In Medtronic Inc. v. Troy R. Norred, the PTAB warned that “speaking objections” interposed by Patent Owner’s counsel during deposition of Patent Owner’s expert were improper under the Office Patent Trial Practice Guide, and that further violations of the Practice Guide could warrant sanctions, including exclusion of the primary declaration testimony from the witness being deposed. IPR2014-00111, Paper 23 (Oct. 8, 2014).
During the deposition, the Petitioner initiated a conference call to the administrative judges to obtain guidance regarding the form of counsel’s objections. The objection began, “Objection, misleading . . .” and went on to explain at some length that the question was misleading because it asked for a conclusion from the witness based on only a portion of a patent that Patent Owner contended was “taken out of context.”

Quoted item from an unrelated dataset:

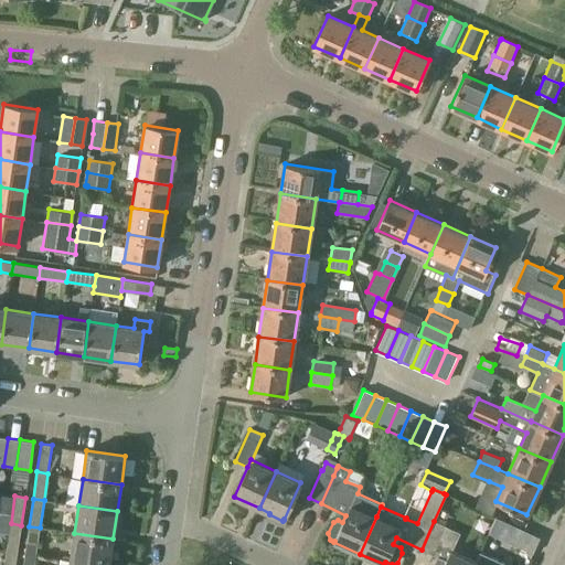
[(521,529),(496,516),(490,530),(515,541),(521,529)]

The PTAB agreed with Petitioner that the objection was improper under the Practice Guide and instructed that counsel cease such objections. The Practice Guide strictly prohibits “unnecessary objections, ‘speaking’ objections, and coaching of witnesses in proceedings before the Board.” The Practice Guide specifies that an “objection must be stated concisely in a non-argumentative and non-suggestive manner” and “should be limited to a single word or term,” and that “Counsel must not make objections or statements that suggest an answer to a witness.”
As this decision shows, the PTAB takes seriously adherence to the Practice Guide during IPR proceedings. Tactics that may be acceptable in district court litigation may not be appropriate in IPR proceedings, and their use in IPR proceedings could result in serious consequences.